Tapi hebatnya, yang namanya hakikat itu pasti selalu mengembalikan semuanya kembali ke relnya semula untuk menuju tujuan awal. Makanya para biji kopi pemberani yang berkubang e'ek tadi akan kembali dipaksa ke tujuan awal penciptaan mereka. Apa itu? Ya itu tadi, mereka tetap akan menyerahkan cita rasa mereka ke lidah-lidah manusia dan berakhir di perut. Ini karena mereka telah menjadi kopi luwak. Apakah ittu kesia-siaan. Sangat bukan.

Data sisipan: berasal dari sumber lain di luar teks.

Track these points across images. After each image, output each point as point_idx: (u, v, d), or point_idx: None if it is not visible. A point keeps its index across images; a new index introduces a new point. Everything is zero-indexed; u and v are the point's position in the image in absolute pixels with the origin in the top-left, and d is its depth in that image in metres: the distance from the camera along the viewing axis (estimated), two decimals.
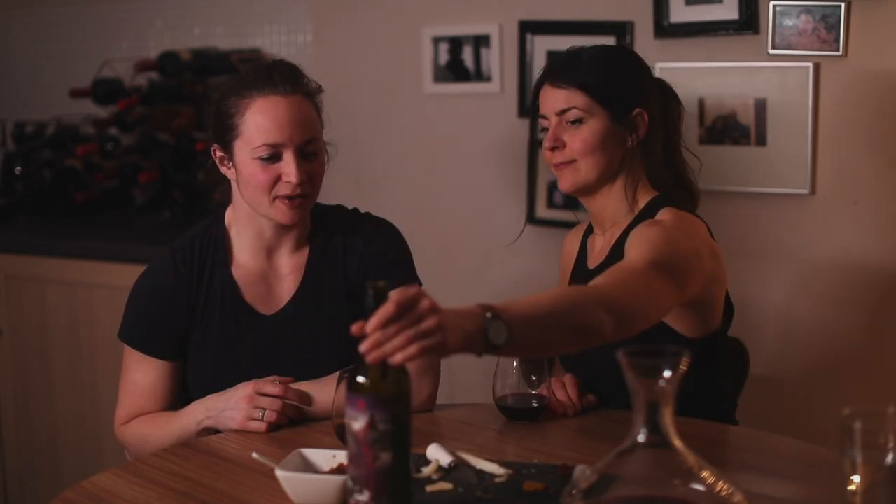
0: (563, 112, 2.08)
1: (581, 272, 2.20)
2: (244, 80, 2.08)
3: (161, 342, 2.13)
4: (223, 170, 2.13)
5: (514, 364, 2.02)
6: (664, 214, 2.06)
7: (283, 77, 2.06)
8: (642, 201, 2.12)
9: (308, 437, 1.96)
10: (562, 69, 2.11)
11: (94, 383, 3.52)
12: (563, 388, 2.04)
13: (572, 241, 2.32)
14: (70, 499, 1.74)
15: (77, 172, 4.03)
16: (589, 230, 2.26)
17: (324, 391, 2.03)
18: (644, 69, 2.17)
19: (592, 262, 2.18)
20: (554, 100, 2.10)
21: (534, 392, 2.02)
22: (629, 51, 2.26)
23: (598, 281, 1.78)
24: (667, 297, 1.83)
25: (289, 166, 2.03)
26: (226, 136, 2.08)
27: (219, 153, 2.11)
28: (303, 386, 2.05)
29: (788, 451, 1.89)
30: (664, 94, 2.19)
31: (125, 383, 2.17)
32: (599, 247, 2.17)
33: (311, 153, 2.07)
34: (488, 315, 1.53)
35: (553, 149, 2.10)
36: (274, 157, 2.04)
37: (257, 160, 2.04)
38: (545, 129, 2.12)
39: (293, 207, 2.06)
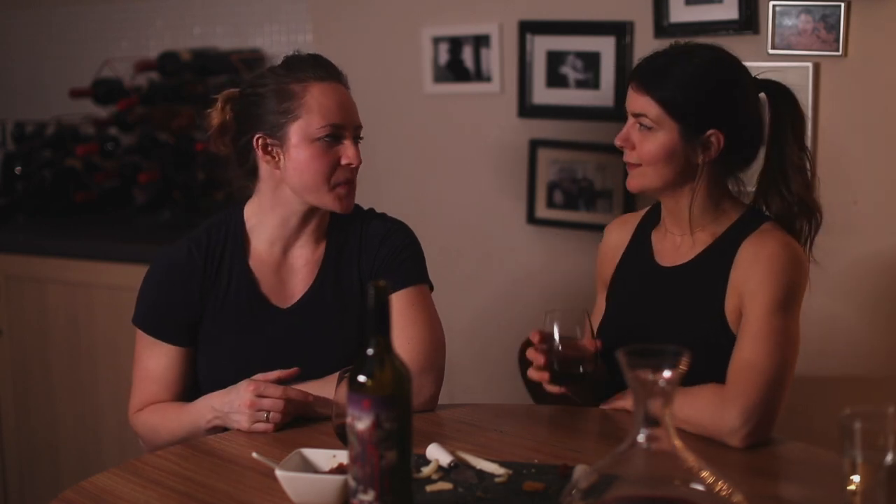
0: (637, 115, 2.08)
1: (649, 269, 2.17)
2: (293, 67, 2.11)
3: (172, 327, 2.13)
4: (266, 159, 2.10)
5: (556, 331, 1.99)
6: (773, 234, 2.04)
7: (331, 66, 2.14)
8: (732, 209, 2.11)
9: (308, 437, 1.96)
10: (649, 75, 2.07)
11: (94, 383, 3.52)
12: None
13: (619, 232, 2.27)
14: (70, 499, 1.74)
15: (77, 172, 4.03)
16: (649, 224, 2.23)
17: (325, 390, 2.03)
18: (738, 85, 2.09)
19: (668, 260, 2.14)
20: (633, 101, 2.09)
21: (579, 357, 1.98)
22: (729, 65, 2.11)
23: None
24: None
25: (349, 149, 2.10)
26: (279, 119, 2.08)
27: (265, 141, 2.10)
28: (304, 386, 2.05)
29: (788, 451, 1.89)
30: (775, 104, 2.13)
31: (138, 370, 2.17)
32: (677, 245, 2.14)
33: (359, 140, 2.15)
34: None
35: (622, 147, 2.11)
36: (336, 138, 2.09)
37: (317, 143, 2.07)
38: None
39: (348, 195, 2.12)
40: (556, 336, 1.98)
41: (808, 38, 2.64)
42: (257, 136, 2.11)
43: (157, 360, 2.14)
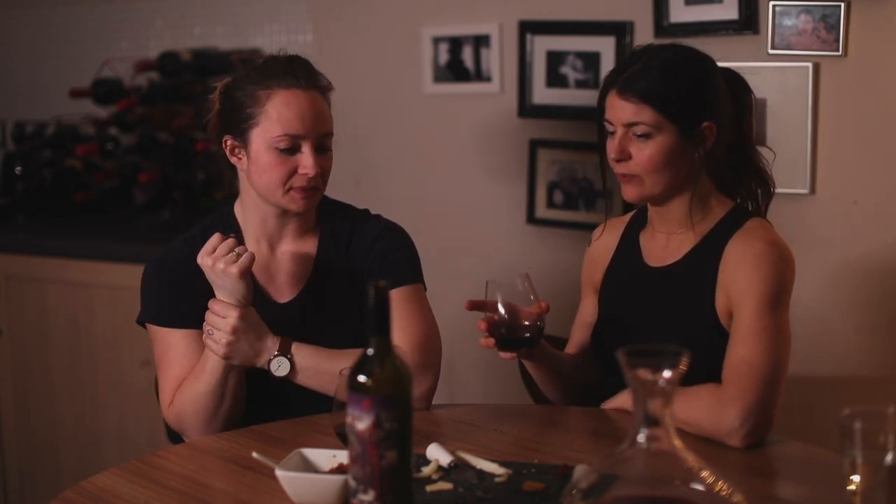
0: (630, 125, 2.03)
1: (639, 270, 2.17)
2: (263, 71, 2.11)
3: (182, 311, 2.13)
4: (233, 160, 2.15)
5: (500, 298, 2.04)
6: (759, 232, 2.04)
7: (303, 71, 2.11)
8: (718, 206, 2.11)
9: (308, 437, 1.96)
10: (631, 79, 2.03)
11: (94, 383, 3.52)
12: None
13: (607, 236, 2.27)
14: (70, 499, 1.74)
15: (77, 172, 4.03)
16: (637, 225, 2.23)
17: (328, 360, 2.06)
18: (714, 74, 2.10)
19: (657, 261, 2.14)
20: (621, 111, 2.04)
21: (526, 322, 2.04)
22: (698, 56, 2.10)
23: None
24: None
25: (307, 159, 2.08)
26: (242, 124, 2.11)
27: (231, 142, 2.14)
28: (309, 348, 2.08)
29: (788, 451, 1.89)
30: (733, 89, 2.13)
31: (162, 366, 2.15)
32: (664, 245, 2.14)
33: (325, 148, 2.12)
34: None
35: (619, 160, 2.06)
36: (293, 148, 2.08)
37: (275, 150, 2.08)
38: (611, 133, 2.08)
39: (305, 197, 2.10)
40: (500, 303, 2.04)
41: (808, 38, 2.64)
42: (225, 137, 2.15)
43: (177, 350, 2.13)
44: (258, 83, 2.10)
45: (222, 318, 2.04)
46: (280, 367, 2.07)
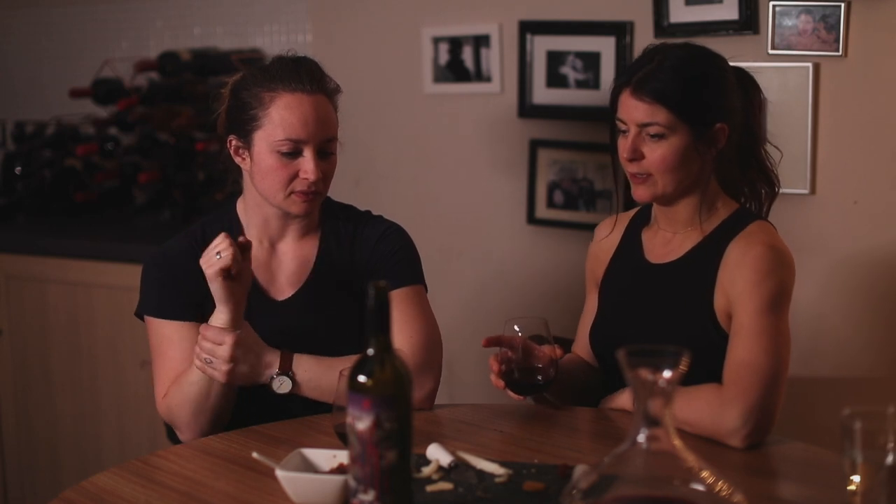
0: (644, 125, 2.03)
1: (640, 266, 2.17)
2: (269, 73, 2.11)
3: (180, 303, 2.13)
4: (237, 160, 2.16)
5: (516, 336, 2.02)
6: (760, 236, 2.03)
7: (309, 75, 2.11)
8: (723, 207, 2.11)
9: (308, 437, 1.96)
10: (644, 78, 2.02)
11: (93, 383, 3.52)
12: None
13: (610, 232, 2.27)
14: (70, 499, 1.74)
15: (77, 172, 4.03)
16: (639, 222, 2.23)
17: (329, 371, 2.04)
18: (726, 74, 2.09)
19: (658, 258, 2.15)
20: (635, 110, 2.03)
21: (539, 366, 2.02)
22: (711, 56, 2.10)
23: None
24: None
25: (308, 164, 2.08)
26: (246, 126, 2.11)
27: (235, 143, 2.14)
28: (310, 360, 2.07)
29: (788, 451, 1.89)
30: (744, 87, 2.13)
31: (157, 360, 2.15)
32: (667, 242, 2.15)
33: (328, 152, 2.12)
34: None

Mereka menjadi spesial. Mereka menjadi lebih berharga dari biji-biji kopi yang lain kan? Mereka adalah biji-biji yang berharga lebih mahal dari sesamanya. Memang, kadangkala diperlukan perjalanan yang berputar-putar untuk memahami apa dan untuk apa kita ini. Ya, meskipun berakhir di dalam e'ek. Perjalanan mereka sekarang mungkin masih saja baru sampai di belantara e'ek. Makanya bisa dibilang mereka tersesat. Walapun begitu, mereka pemberani dibanding yang lain, mereka sengaja tersesat untuk menemukan jalan mereka kembali. Dan itulah yang membuat mereka jadi spesial.
Mungkin karena itulah Kant berkata: kita adalah keping kecil dari puzzle besar, makanya akal kita tidak akan sampai untuk memikirkan sebab dan akibat dari puzzle realitas besar itu. Bagaimana bisa sebuah keping kecil seperti kita mengetahui gambaran puzzle besar itu. Satu-satunya yang bisa kita lakukan adalah mencoba. Mencoba memikirkan untuk apa kita ini? Ke mana tujuan akhir kita nanti? Lantas bagaimana kita tahu kalau kita udah di arah yang benar? Bagaimana mengetahui kalau kita ini biji kopi yang udah siap giling? Bukankah ini yang seharusnya kita cari tahu. Dan kita tidak akan dapat jawabannya hanya dengan duduk diam dan berpikir. Kita harus menjadi biji-biji kopi yang tidak takut ke mana kita akan berakhir. Sama seperti biji kopi luwak tadi, mereka menyesatkan diri dan ternyata hakikat membawa mereka ke tujuan utama. Dengan tambahan istimewa pula.